From the first line onward, reproduce the records exactly; the final line to include is the one holding "14: (932, 561, 12.28)".

━━━ Task input

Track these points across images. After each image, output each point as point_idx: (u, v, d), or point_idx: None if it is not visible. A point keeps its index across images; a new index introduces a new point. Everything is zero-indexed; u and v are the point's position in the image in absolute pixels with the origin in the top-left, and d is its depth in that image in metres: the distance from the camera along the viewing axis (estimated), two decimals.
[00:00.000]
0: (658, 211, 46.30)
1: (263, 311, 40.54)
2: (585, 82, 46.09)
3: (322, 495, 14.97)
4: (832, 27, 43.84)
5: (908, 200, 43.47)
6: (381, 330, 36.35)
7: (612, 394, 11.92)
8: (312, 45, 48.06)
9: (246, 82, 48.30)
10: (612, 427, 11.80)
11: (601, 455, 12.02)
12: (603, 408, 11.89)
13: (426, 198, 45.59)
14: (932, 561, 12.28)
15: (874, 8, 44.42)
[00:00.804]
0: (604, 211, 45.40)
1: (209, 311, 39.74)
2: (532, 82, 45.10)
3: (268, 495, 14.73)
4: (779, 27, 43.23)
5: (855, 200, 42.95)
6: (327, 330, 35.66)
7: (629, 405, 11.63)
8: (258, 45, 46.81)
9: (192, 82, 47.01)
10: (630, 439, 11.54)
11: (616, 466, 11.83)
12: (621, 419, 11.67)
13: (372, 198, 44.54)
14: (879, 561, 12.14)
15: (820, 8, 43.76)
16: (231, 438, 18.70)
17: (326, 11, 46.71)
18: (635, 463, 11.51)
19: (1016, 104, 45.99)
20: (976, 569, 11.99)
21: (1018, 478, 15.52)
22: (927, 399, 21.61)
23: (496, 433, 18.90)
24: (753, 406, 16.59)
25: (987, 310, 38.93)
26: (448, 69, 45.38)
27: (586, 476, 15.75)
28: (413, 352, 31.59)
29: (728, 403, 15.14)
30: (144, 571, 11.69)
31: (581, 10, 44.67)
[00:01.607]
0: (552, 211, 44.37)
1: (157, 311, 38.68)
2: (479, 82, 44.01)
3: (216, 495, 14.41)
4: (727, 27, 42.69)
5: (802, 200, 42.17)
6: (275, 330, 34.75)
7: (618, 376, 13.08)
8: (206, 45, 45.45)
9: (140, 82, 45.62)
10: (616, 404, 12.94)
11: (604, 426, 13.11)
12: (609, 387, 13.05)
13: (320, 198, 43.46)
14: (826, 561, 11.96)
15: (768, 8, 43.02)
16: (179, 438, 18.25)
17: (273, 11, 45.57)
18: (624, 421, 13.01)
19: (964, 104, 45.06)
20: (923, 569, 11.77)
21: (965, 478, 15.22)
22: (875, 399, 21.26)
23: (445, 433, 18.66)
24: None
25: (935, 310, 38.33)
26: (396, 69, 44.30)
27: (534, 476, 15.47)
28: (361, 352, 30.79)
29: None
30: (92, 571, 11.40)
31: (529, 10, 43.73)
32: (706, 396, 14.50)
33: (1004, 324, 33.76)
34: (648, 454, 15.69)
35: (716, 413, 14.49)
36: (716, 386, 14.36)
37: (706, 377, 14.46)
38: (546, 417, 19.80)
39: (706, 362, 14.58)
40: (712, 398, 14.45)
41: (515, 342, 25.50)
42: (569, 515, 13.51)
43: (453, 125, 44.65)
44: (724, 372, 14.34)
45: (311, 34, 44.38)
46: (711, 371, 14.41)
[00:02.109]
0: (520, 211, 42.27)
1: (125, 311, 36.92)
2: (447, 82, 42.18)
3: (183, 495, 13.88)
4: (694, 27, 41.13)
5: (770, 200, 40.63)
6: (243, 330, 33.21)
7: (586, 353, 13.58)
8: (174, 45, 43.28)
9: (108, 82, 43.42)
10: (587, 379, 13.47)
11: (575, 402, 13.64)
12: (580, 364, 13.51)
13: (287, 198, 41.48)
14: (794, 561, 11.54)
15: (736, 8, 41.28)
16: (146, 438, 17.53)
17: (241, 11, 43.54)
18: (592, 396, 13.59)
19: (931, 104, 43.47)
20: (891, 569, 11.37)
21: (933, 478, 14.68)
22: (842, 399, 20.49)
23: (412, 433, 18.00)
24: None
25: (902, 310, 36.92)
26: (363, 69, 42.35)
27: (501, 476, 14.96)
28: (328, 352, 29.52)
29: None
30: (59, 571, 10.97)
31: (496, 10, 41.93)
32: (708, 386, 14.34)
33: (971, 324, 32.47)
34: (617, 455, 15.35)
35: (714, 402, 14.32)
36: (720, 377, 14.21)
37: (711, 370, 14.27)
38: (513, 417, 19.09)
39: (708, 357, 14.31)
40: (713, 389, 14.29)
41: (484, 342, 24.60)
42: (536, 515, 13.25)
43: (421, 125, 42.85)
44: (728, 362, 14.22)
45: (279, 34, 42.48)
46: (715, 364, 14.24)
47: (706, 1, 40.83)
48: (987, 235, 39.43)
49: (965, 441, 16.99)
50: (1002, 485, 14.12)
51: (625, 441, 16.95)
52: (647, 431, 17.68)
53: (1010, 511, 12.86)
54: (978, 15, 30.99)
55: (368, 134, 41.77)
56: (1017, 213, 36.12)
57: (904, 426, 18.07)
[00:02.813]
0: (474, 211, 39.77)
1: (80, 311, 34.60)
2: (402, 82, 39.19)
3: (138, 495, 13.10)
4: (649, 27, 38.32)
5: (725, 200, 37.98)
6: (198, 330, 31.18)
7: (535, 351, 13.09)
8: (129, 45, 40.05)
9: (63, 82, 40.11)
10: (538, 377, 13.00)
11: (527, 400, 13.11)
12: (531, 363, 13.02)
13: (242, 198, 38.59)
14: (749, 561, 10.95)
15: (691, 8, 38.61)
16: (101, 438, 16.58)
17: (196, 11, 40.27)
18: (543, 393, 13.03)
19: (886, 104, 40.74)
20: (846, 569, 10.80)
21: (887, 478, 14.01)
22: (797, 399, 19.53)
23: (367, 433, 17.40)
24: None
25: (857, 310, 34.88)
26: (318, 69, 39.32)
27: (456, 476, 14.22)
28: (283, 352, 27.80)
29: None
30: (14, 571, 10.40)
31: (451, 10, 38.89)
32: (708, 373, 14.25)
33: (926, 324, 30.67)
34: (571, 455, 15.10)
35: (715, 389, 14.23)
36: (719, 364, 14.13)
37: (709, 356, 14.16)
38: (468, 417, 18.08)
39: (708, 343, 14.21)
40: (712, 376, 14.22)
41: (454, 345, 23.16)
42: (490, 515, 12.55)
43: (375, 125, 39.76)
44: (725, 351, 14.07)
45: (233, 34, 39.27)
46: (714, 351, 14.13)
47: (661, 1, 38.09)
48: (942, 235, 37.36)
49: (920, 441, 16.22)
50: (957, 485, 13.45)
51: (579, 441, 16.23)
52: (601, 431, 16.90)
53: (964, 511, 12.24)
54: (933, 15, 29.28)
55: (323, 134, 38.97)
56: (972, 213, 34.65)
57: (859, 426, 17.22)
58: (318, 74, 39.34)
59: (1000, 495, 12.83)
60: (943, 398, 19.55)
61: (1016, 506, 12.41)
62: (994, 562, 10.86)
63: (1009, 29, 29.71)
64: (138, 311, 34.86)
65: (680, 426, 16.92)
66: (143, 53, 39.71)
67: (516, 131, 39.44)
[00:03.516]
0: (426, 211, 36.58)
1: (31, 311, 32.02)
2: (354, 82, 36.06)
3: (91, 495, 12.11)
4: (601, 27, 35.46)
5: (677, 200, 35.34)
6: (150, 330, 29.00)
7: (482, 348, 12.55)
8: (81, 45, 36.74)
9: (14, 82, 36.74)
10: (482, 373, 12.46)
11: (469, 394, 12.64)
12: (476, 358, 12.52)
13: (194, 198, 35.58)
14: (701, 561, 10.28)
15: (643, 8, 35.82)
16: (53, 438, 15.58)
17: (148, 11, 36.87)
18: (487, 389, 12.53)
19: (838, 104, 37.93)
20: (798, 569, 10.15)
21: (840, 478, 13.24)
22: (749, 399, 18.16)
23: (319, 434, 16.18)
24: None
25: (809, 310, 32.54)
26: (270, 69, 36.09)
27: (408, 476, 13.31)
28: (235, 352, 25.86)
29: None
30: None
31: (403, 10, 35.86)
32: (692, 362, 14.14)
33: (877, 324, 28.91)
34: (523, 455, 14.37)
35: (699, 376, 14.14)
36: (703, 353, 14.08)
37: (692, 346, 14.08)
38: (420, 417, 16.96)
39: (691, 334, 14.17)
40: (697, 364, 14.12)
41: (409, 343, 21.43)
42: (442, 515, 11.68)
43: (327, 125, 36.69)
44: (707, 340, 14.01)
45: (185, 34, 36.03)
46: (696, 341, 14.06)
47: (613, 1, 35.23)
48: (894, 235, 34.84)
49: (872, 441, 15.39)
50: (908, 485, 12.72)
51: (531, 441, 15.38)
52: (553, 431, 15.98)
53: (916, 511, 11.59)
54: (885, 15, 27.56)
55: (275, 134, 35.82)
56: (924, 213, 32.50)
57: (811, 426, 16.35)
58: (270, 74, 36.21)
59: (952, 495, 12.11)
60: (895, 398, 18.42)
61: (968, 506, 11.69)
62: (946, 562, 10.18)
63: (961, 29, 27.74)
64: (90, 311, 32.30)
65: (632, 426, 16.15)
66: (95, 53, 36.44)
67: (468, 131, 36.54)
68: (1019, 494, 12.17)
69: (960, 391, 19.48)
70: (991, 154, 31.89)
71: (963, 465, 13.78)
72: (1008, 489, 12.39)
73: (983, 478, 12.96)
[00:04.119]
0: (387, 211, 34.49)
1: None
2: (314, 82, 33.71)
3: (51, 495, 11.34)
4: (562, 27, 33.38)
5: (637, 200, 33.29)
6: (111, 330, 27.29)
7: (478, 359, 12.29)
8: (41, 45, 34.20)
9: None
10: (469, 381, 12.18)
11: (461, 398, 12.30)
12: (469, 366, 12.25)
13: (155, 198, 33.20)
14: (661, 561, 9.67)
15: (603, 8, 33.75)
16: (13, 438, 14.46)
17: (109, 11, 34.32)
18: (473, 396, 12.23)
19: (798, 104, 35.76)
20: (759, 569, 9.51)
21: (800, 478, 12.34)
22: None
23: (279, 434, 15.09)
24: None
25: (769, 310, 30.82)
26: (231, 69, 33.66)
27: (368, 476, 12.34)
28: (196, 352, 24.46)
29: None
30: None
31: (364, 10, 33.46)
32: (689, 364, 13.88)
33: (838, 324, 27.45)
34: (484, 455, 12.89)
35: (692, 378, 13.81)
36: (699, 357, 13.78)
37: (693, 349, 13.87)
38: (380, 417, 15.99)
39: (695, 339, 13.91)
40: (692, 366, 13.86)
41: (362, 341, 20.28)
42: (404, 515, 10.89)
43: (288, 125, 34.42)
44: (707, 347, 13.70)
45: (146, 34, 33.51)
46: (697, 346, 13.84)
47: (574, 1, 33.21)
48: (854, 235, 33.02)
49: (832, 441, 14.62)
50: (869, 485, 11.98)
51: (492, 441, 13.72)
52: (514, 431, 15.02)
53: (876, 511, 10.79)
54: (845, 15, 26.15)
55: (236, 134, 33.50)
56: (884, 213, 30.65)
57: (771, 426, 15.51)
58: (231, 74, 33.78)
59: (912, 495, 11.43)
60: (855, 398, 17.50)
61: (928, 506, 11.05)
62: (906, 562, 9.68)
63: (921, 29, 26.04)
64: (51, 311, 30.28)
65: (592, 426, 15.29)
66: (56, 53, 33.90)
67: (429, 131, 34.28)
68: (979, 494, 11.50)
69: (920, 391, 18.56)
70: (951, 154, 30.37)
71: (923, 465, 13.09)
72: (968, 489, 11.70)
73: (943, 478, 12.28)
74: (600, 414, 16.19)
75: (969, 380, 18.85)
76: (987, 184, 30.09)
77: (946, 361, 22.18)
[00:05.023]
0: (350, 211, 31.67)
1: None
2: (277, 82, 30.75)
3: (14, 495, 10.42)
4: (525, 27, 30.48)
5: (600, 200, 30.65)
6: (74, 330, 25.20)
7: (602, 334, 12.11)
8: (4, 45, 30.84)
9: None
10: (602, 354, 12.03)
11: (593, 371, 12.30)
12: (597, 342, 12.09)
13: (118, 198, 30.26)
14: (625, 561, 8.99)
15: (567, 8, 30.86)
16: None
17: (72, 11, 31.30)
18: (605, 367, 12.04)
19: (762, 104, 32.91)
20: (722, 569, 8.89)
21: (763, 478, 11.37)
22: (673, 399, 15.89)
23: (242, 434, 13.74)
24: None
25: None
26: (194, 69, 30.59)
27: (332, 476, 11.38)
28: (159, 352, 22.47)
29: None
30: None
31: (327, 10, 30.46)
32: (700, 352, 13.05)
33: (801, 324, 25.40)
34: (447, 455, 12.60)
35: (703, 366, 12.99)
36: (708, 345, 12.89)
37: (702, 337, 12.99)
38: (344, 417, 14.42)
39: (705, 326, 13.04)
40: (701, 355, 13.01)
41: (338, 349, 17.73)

━━━━━━

Reply to the exercise:
Track these points across images. After each image, output each point as point_idx: (u, v, d), or point_idx: None if it is not visible. A point keeps its index across images; a new index introduces a new point. Everything is zero-indexed; u and v are the point's position in the image in absolute pixels with the origin in the top-left, and d is its depth in that image in metres: the distance from the camera along the viewing axis (estimated), two decimals.
[00:00.000]
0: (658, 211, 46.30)
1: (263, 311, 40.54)
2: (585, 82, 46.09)
3: (322, 495, 14.97)
4: (832, 27, 43.84)
5: (908, 200, 43.47)
6: (381, 330, 36.35)
7: (612, 394, 11.92)
8: (312, 45, 48.06)
9: (246, 82, 48.30)
10: (612, 427, 11.80)
11: (601, 455, 12.02)
12: (603, 408, 11.89)
13: (426, 198, 45.59)
14: (932, 561, 12.28)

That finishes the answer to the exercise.